Written task: Copy out each line from the material where the word "output" is found.

·····

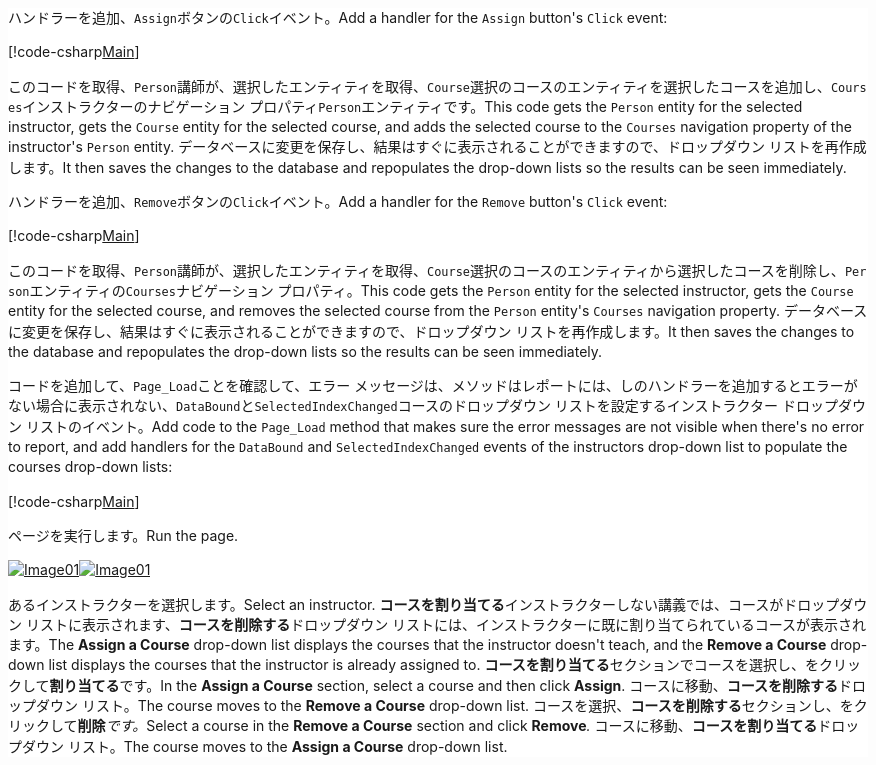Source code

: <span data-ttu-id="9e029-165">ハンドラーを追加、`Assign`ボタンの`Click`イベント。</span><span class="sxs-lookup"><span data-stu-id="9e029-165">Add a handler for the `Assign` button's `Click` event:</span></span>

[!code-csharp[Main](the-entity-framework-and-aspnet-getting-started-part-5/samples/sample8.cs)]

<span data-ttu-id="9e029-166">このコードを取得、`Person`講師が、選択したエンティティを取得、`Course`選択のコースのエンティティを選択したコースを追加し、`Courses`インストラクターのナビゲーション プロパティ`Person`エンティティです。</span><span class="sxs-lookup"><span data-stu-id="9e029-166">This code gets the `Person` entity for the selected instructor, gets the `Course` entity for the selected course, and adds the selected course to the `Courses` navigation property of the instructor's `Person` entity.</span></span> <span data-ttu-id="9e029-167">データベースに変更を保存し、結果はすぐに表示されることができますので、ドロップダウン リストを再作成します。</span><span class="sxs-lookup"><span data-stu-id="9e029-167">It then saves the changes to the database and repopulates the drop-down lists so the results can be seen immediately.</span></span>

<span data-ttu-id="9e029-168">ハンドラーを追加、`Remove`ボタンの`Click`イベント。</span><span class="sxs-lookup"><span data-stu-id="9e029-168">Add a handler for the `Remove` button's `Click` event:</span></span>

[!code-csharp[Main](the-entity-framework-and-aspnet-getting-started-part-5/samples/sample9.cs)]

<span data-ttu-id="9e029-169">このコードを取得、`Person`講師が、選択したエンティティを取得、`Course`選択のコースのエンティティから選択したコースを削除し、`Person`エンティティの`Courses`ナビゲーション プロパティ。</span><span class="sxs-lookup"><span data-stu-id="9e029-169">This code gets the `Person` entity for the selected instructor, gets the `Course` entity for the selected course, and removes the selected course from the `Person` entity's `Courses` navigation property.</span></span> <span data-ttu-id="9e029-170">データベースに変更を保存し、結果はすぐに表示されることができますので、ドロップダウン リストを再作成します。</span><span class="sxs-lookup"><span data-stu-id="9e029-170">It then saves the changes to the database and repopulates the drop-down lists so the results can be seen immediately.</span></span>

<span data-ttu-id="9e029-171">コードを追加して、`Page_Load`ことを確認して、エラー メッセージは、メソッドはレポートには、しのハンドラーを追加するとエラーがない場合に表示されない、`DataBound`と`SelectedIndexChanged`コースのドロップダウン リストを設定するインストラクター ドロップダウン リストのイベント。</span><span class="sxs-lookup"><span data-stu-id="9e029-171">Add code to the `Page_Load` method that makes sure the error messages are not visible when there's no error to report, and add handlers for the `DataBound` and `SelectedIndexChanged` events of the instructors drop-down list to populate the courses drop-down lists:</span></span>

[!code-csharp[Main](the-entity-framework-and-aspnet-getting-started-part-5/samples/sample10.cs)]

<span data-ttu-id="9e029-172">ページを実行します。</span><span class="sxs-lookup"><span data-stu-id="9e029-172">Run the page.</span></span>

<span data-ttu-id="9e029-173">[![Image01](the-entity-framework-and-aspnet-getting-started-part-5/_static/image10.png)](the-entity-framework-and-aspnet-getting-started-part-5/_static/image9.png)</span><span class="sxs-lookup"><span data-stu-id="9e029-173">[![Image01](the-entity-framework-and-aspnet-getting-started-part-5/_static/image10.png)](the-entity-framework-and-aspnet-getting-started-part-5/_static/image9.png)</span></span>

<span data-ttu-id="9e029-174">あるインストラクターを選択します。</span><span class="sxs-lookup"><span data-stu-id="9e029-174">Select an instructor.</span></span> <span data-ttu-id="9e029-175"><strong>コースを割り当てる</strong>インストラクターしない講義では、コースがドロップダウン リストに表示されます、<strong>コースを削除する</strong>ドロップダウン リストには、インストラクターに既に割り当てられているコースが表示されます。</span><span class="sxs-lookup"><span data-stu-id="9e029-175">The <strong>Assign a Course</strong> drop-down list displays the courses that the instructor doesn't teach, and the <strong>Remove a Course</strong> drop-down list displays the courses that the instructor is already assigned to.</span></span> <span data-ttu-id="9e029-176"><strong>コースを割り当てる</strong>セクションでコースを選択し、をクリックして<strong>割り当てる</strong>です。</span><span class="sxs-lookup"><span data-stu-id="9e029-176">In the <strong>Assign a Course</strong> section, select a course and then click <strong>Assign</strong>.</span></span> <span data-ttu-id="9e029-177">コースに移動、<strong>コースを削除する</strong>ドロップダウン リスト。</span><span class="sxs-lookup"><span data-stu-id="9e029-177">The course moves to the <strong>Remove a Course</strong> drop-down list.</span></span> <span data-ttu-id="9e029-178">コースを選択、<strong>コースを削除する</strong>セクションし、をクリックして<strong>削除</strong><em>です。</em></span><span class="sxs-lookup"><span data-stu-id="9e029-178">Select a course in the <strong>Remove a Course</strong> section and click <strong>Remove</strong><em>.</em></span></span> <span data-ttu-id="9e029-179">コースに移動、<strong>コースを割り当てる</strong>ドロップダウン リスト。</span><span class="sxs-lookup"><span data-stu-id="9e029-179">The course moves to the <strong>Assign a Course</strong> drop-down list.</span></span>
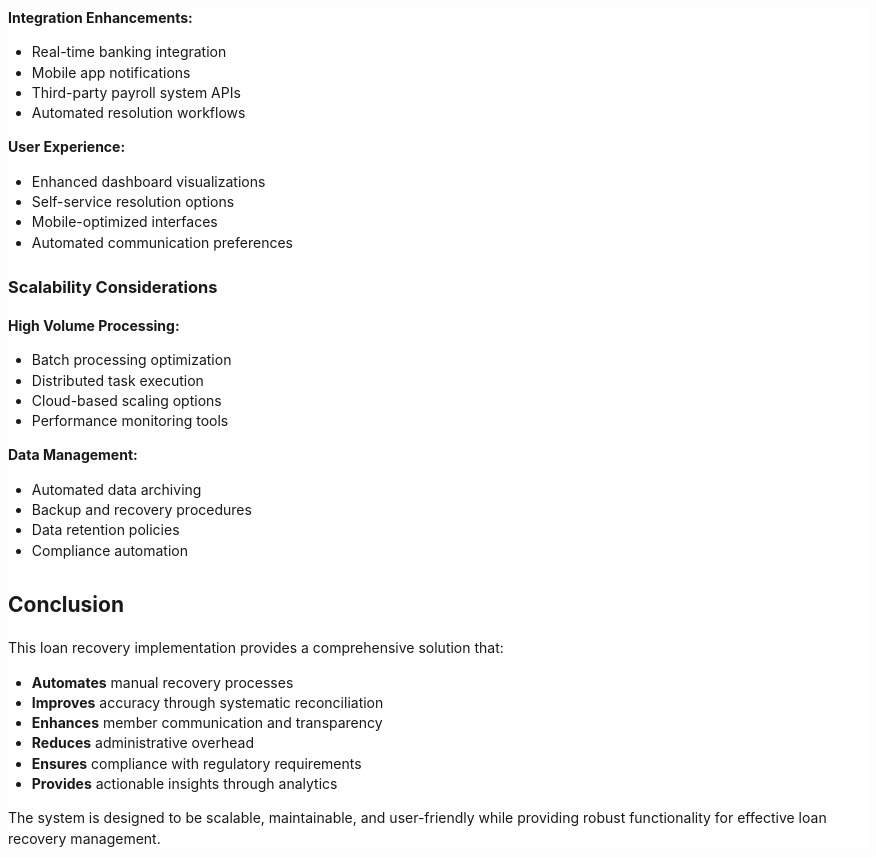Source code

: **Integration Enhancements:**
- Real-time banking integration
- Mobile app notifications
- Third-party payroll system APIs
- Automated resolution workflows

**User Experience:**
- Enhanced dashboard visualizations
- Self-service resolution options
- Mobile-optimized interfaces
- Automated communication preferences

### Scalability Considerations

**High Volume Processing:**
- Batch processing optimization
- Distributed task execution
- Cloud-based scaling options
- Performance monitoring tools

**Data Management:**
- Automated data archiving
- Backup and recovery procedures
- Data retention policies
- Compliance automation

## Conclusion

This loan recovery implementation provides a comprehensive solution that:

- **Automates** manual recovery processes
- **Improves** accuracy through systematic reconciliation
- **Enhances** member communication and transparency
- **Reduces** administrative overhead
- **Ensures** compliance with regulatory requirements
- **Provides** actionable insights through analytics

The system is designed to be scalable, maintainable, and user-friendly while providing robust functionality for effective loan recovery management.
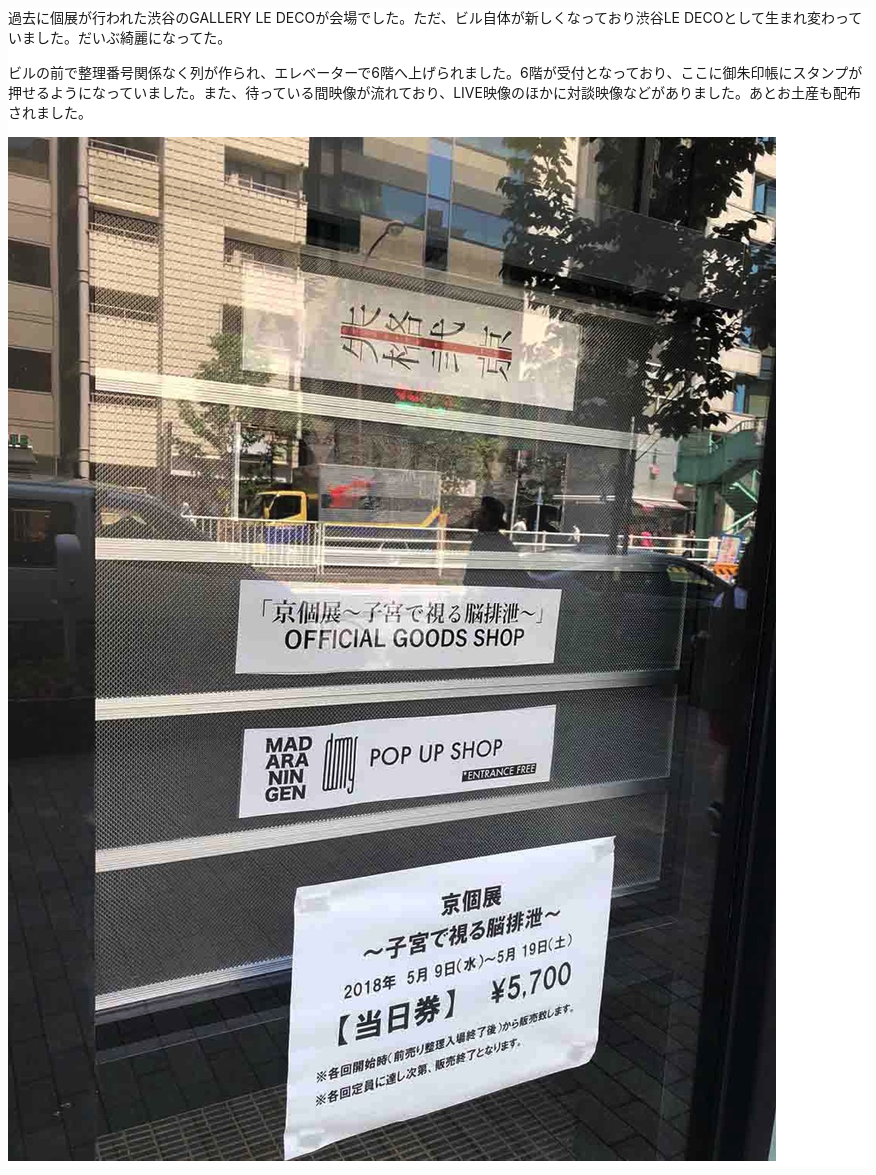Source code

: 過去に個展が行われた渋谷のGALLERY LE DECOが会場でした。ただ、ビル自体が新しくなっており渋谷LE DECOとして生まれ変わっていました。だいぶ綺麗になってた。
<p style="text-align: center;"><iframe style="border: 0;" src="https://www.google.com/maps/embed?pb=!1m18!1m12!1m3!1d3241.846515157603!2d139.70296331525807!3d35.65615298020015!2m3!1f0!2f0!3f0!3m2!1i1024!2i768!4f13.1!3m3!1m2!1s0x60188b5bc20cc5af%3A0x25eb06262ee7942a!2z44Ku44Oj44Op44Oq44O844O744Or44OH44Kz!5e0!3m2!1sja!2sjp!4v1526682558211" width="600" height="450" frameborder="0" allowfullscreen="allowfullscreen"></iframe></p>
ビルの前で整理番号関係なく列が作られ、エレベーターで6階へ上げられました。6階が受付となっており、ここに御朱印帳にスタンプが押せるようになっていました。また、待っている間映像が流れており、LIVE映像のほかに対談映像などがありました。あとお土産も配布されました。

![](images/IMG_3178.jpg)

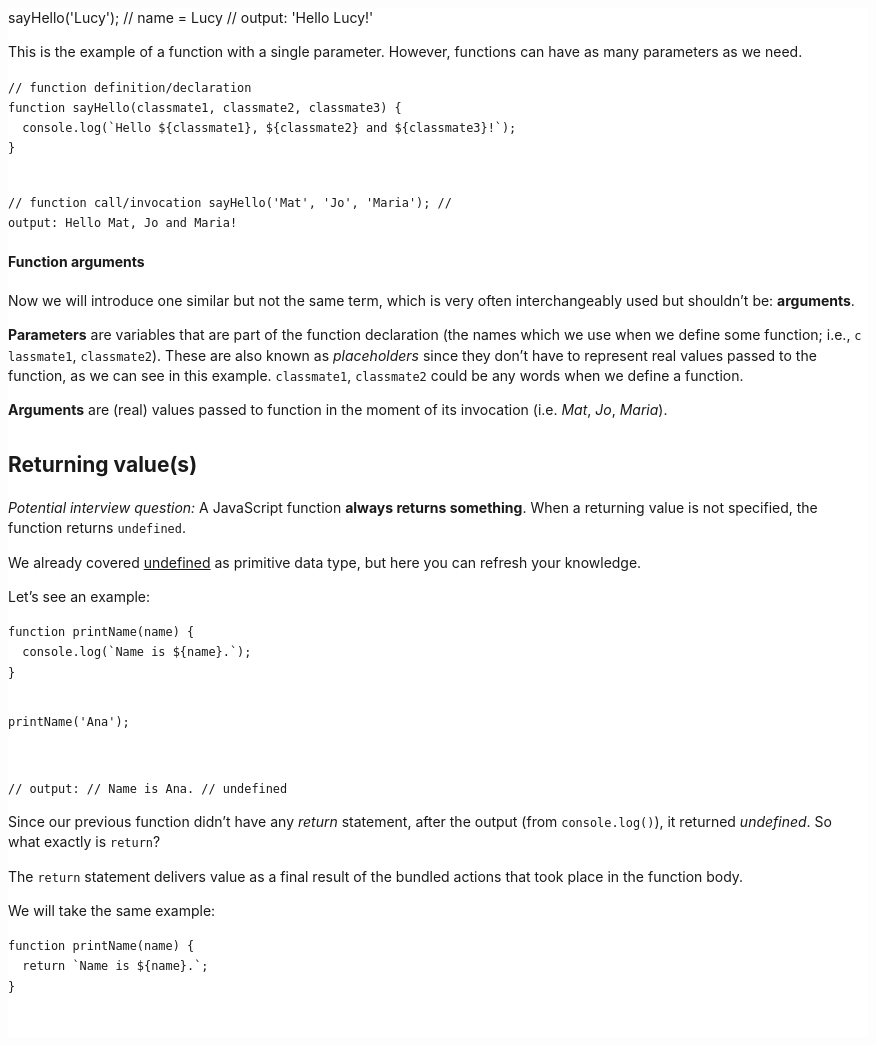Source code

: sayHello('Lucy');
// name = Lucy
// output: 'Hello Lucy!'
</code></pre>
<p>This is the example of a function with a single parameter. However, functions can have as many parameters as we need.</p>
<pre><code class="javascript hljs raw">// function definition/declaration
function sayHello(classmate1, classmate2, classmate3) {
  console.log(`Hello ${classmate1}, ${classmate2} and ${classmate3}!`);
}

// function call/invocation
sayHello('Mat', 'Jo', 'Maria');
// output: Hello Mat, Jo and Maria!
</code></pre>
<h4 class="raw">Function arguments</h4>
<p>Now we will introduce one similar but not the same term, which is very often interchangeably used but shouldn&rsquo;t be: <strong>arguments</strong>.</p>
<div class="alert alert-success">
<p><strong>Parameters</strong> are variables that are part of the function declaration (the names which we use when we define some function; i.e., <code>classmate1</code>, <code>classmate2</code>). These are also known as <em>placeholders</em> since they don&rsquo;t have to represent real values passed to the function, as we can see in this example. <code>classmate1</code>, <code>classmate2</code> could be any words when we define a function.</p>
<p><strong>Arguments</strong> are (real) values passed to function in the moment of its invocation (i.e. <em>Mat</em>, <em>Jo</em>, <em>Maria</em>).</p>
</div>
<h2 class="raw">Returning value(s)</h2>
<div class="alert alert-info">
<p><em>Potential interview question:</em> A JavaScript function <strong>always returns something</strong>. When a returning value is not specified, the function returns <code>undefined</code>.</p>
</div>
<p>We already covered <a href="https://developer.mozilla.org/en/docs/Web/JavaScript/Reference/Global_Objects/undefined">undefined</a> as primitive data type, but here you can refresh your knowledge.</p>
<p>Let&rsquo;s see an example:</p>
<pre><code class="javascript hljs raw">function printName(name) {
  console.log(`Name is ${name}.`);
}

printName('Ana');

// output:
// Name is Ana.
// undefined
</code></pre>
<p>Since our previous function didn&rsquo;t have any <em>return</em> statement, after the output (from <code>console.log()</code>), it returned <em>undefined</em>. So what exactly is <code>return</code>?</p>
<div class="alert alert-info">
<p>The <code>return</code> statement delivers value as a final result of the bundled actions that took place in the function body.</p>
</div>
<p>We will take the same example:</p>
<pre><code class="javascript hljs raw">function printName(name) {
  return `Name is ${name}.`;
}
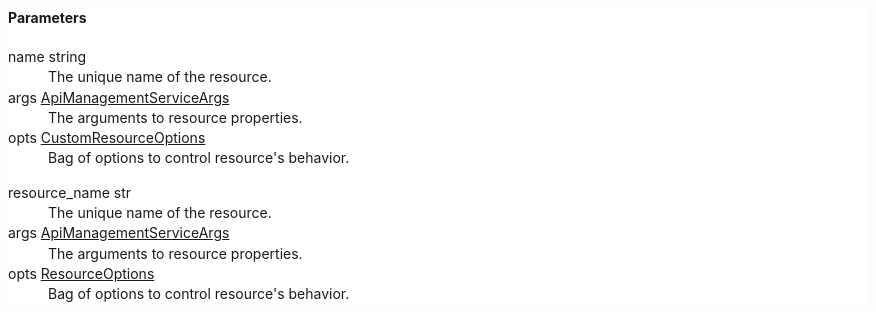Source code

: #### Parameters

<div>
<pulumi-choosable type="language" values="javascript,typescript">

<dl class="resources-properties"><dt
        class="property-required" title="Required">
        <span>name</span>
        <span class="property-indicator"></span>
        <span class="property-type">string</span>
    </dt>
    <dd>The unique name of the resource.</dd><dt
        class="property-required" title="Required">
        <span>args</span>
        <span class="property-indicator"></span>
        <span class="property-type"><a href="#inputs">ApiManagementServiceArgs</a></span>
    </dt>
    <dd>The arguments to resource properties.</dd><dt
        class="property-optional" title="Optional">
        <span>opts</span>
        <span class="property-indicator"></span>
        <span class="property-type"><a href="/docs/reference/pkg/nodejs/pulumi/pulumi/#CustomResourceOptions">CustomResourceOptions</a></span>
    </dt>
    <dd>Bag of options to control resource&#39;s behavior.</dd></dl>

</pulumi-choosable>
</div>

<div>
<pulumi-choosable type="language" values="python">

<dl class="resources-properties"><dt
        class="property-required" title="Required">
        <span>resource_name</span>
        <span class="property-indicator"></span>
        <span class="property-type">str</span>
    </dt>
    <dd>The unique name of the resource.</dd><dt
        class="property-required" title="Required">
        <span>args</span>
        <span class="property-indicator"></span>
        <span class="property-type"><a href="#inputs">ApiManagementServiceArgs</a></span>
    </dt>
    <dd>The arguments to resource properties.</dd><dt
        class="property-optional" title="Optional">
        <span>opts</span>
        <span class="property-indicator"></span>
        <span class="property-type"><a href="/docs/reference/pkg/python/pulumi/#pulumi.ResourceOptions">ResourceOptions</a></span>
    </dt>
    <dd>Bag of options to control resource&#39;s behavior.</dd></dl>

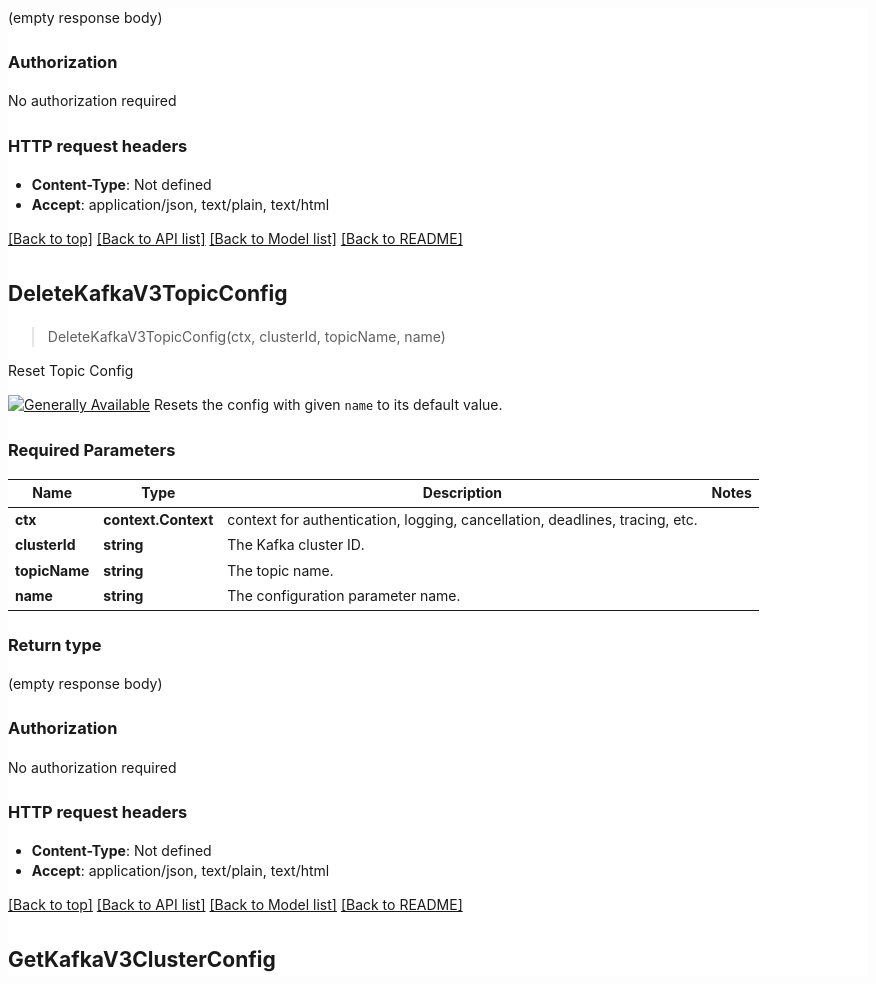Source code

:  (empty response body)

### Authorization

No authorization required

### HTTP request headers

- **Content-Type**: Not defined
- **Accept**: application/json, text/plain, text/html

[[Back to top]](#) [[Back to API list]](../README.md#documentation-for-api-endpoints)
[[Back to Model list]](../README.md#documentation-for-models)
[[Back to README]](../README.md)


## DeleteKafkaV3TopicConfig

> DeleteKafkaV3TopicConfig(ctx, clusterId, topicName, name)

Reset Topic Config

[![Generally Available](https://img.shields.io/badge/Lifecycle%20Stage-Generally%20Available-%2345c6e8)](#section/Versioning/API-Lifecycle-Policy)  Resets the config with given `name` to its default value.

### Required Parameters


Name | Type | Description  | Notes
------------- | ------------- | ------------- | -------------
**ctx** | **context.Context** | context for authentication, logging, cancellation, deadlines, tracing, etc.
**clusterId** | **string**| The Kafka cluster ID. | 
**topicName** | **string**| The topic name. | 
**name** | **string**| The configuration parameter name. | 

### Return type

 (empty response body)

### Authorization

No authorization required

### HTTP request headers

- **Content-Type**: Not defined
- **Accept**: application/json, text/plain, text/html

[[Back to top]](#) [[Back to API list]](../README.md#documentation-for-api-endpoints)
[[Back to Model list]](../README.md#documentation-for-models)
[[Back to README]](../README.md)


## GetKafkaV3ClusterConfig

·····

Solution to this exercise:
// output: 'Hello Lucy!'
// output: Hello Mat, Jo and Maria!
// output:
<p>Since our previous function didn&rsquo;t have any <em>return</em> statement, after the output (from <code>console.log()</code>), it returned <em>undefined</em>. So what exactly is <code>return</code>?</p>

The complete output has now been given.